Lautaro López

No. 0 – KK Bosna Royal
- Position: Point guard
- League: Bosnian League ABA League

Personal information
- Born: 8 January 1999 (age 27) Resistencia, Argentina
- Listed height: 1.88 m (6 ft 2 in)
- Listed weight: 81 kg (179 lb)

Career information
- NBA draft: 2021: undrafted
- Playing career: 2016–present

Career history
- 2016–2017: San Lorenzo
- 2017–2019: Baskonia II
- 2019–2020: Kirolbet Baskonia
- 2020–2021: Inter Bratislava
- 2021–2022: Borac Čačak
- 2022–present: Spišskí Rytieri
- 2024-2025: Kapfenberg Bulls
- 2025–present: Bosna BH Telecom

Career highlights
- Argentine League champion (2017); Super 4 Tournament winner (2017);

= Lautaro López =

Argentine basketball player (born 1999)

Lautaro Tomas López (born 8 January 1999) is an Argentine professional basketball player for Bosna of the Bosnian League and the ABA League.

== Playing career ==
In February 2018, López joined the Basketball Without Borders Global Camp in New Orleans, US.

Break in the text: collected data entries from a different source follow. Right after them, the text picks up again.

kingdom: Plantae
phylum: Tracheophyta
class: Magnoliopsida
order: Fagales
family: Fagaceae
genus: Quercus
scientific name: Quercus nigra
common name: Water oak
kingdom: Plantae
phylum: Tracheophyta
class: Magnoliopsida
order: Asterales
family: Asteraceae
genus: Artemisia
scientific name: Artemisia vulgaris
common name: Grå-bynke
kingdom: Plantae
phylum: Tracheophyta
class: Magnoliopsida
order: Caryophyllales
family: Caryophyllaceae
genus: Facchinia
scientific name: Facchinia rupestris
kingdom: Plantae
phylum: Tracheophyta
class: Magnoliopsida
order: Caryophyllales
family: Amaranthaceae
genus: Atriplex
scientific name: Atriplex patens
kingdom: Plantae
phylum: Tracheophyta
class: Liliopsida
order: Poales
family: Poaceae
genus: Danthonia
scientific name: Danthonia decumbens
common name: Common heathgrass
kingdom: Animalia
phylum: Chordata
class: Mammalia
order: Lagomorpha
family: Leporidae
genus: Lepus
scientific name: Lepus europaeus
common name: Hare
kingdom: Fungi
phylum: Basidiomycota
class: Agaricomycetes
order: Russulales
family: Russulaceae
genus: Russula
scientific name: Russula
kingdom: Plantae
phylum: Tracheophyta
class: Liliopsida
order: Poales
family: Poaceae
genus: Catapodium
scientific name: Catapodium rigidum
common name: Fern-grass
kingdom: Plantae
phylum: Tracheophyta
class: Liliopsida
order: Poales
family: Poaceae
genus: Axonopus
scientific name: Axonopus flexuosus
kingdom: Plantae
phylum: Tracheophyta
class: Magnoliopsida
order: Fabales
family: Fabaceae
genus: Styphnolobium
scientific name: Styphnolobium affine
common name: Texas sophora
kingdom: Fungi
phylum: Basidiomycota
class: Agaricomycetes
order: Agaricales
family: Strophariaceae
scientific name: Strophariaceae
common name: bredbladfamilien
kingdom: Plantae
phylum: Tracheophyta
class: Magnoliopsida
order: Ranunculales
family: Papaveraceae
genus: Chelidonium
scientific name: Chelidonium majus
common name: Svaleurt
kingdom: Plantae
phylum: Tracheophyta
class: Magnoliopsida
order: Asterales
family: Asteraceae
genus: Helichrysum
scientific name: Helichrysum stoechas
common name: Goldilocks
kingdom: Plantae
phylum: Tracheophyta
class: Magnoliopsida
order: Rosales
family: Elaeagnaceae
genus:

López made his EuroLeague debut with Kirolbet Baskonia on 26 December 2019 in a 102–77 loss to Anadolu Efes, recording 2 assists in 3 minutes.

In May 2021, López signed a contract with Borac Čačak for the 2021 BLS playoffs. On 6 June, he signed a contract extension with Borac for the 2021–22 season.

For the 2022–23 season, he signed with Slovak club Spišskí Rytieri.

== National team career ==
López was a member of the Argentina U16 national team that won the bronze medal at the 2015 FIBA Americas Under-16 Championship in Bahía Blanca, Argentina. Over five tournament games, he averaged 17.8 points, 3.8 rebounds, and 2.8 assists per game. He was a member of the Argentina U17 team that finished 13th at the 2016 FIBA Under-17 World Championship in Zaragoza, Spain. Over seven tournament games, he averaged team-high 17.1 points, 6.7 rebounds, and 2.7 assists per game. López was a member of the Argentina U18 team that finished 5th at the 2016 FIBA Americas Under-18 Championship in Valdivia, Chile. Over five tournament games, he averaged 6.6 points, 2.4 rebounds, and 2.8 assists per game. He was a member of the Argentina U19 national team that finished 8th at the 2017 FIBA Under-19 Basketball World Cup in Cairo, Egypt. Over seven tournament games, he averaged 7.6 points, 4.3 rebounds, and 3.3 assists per game.